Write out each line of the records that has "primitives" in it.

▶ _Data provided_:
——————

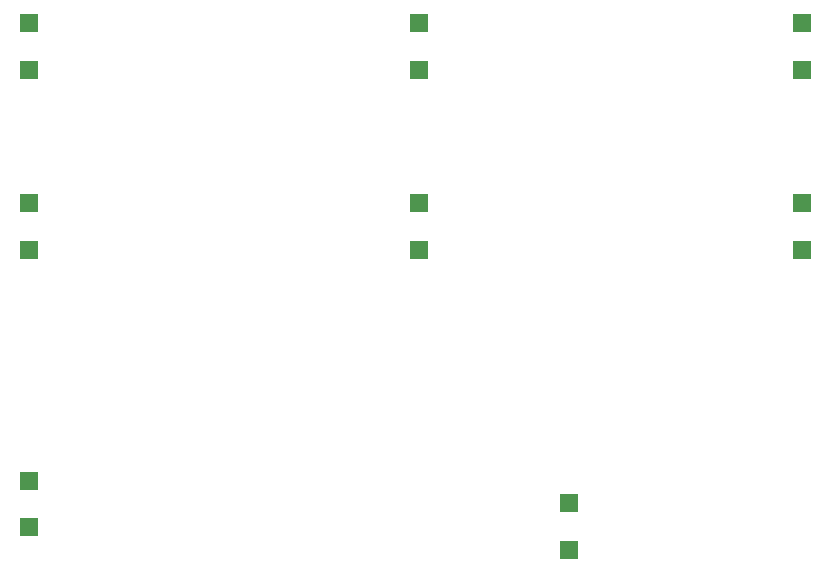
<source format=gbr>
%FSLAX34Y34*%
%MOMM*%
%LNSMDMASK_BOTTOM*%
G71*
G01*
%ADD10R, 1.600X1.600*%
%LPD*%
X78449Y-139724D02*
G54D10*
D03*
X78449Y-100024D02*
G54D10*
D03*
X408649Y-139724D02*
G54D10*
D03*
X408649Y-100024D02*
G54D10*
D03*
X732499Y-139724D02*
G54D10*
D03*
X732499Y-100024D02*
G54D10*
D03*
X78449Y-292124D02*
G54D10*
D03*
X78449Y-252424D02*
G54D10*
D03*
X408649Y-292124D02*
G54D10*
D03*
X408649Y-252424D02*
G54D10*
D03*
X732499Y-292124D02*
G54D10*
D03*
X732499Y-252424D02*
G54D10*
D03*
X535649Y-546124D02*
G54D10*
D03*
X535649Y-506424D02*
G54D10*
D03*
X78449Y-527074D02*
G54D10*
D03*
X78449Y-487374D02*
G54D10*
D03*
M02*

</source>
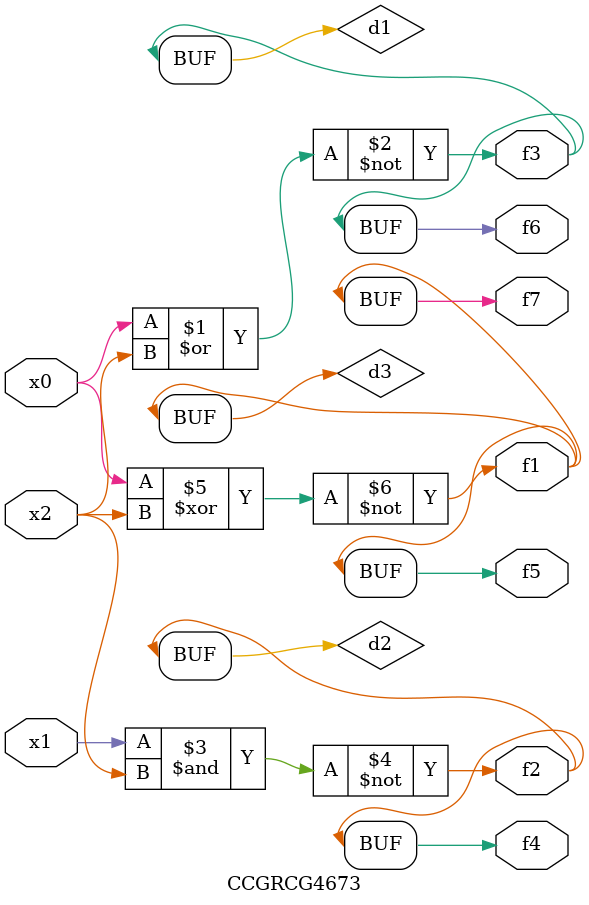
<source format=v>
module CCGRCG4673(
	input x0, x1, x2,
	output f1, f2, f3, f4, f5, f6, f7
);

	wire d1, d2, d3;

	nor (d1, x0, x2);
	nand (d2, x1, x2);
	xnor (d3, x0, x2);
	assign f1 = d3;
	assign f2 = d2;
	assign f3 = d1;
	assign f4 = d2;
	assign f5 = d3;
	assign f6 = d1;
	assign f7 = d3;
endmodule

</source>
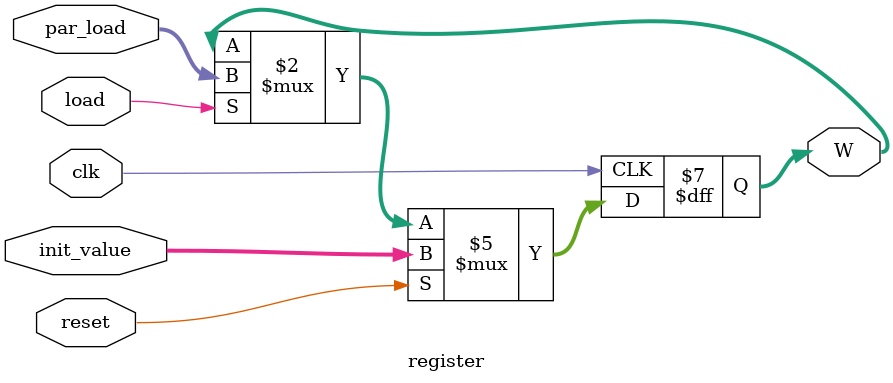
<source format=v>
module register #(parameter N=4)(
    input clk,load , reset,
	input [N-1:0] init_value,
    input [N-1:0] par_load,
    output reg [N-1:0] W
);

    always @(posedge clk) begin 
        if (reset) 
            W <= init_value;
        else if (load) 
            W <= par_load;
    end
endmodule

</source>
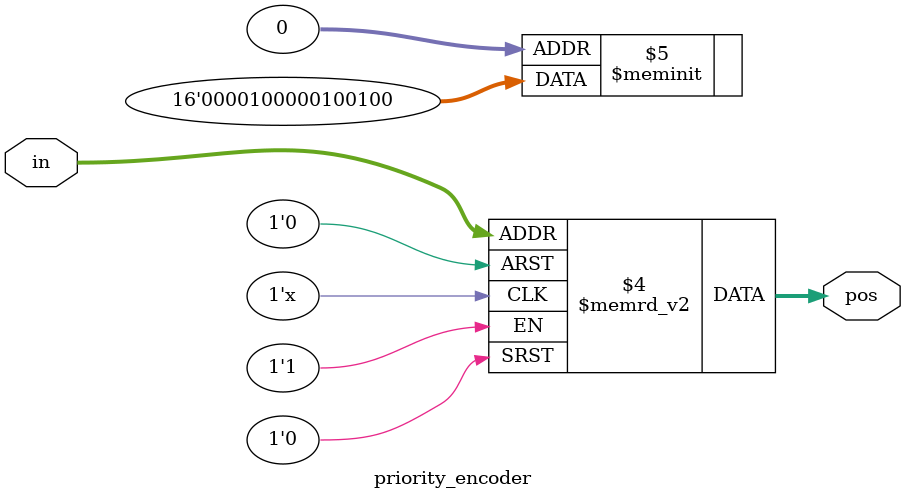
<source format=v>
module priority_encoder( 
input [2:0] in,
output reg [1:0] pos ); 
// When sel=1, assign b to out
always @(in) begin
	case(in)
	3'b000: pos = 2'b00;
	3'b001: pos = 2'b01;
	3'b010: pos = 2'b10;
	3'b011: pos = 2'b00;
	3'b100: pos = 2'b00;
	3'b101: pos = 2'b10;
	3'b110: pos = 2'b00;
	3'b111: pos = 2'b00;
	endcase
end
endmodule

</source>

——————

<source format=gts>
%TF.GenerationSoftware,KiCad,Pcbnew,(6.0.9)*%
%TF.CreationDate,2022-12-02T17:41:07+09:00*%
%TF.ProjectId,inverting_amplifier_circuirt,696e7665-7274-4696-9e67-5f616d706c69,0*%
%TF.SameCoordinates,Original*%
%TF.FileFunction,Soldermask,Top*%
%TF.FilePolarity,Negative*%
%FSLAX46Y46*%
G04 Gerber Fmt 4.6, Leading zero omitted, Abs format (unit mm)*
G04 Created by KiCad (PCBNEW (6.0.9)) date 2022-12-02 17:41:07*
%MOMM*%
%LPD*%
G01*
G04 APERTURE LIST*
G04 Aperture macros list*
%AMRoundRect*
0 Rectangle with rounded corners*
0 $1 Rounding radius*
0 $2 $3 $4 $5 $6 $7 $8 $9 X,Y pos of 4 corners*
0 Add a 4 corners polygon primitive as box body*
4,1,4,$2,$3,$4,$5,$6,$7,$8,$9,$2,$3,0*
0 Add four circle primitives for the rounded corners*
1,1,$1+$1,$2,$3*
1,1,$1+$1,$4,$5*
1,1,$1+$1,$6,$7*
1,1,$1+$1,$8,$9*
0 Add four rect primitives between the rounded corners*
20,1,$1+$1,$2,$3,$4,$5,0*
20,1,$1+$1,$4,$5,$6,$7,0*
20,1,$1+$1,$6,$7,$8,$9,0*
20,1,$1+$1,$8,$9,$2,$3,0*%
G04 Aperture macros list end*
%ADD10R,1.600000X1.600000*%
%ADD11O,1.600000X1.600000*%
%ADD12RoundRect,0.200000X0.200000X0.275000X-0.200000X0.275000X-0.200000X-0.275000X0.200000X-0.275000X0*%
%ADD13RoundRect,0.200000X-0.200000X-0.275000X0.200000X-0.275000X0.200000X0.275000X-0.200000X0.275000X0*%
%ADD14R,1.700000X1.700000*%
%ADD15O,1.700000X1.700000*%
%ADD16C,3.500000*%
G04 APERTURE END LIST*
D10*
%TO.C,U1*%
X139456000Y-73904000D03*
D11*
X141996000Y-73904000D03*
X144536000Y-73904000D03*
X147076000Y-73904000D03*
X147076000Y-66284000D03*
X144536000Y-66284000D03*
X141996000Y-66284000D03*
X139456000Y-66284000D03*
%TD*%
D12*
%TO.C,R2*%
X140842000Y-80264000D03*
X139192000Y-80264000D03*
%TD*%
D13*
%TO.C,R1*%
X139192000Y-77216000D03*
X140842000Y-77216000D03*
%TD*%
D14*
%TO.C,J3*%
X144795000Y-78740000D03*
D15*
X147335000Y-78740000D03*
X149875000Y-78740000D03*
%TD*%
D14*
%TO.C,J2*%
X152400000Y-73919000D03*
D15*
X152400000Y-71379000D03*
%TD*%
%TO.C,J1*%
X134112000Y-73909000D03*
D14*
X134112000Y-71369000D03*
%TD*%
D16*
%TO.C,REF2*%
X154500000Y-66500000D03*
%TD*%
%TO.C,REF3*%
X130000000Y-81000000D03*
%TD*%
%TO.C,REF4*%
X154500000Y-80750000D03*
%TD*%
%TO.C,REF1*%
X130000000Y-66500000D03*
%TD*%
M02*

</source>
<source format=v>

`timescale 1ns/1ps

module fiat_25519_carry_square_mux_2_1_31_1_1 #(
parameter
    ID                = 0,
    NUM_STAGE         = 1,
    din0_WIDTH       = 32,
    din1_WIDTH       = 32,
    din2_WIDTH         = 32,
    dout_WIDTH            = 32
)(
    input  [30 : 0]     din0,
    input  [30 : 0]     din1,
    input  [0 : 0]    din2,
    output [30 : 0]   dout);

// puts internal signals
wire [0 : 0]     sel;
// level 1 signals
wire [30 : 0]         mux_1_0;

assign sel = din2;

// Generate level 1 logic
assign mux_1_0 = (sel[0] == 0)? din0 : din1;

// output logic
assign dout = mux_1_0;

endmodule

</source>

——————

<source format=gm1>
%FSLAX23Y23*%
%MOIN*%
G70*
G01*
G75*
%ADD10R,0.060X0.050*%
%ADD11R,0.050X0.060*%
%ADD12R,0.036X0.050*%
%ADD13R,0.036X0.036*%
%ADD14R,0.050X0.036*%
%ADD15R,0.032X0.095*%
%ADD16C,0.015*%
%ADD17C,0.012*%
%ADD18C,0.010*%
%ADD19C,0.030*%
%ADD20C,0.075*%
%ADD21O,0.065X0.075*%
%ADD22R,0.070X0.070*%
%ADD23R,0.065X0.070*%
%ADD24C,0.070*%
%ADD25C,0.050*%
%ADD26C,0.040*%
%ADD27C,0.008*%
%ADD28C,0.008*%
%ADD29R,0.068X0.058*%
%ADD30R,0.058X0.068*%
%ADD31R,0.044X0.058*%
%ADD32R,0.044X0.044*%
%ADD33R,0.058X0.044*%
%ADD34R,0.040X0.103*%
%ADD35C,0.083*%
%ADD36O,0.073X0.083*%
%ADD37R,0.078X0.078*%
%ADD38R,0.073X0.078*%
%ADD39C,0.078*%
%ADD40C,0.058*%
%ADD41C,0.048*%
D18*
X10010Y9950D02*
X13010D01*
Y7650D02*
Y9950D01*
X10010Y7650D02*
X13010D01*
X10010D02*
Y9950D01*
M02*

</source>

——————

▶ _Final answer_:
0 Add four circle primitives for the rounded corners*
0 Add four rect primitives between the rounded corners*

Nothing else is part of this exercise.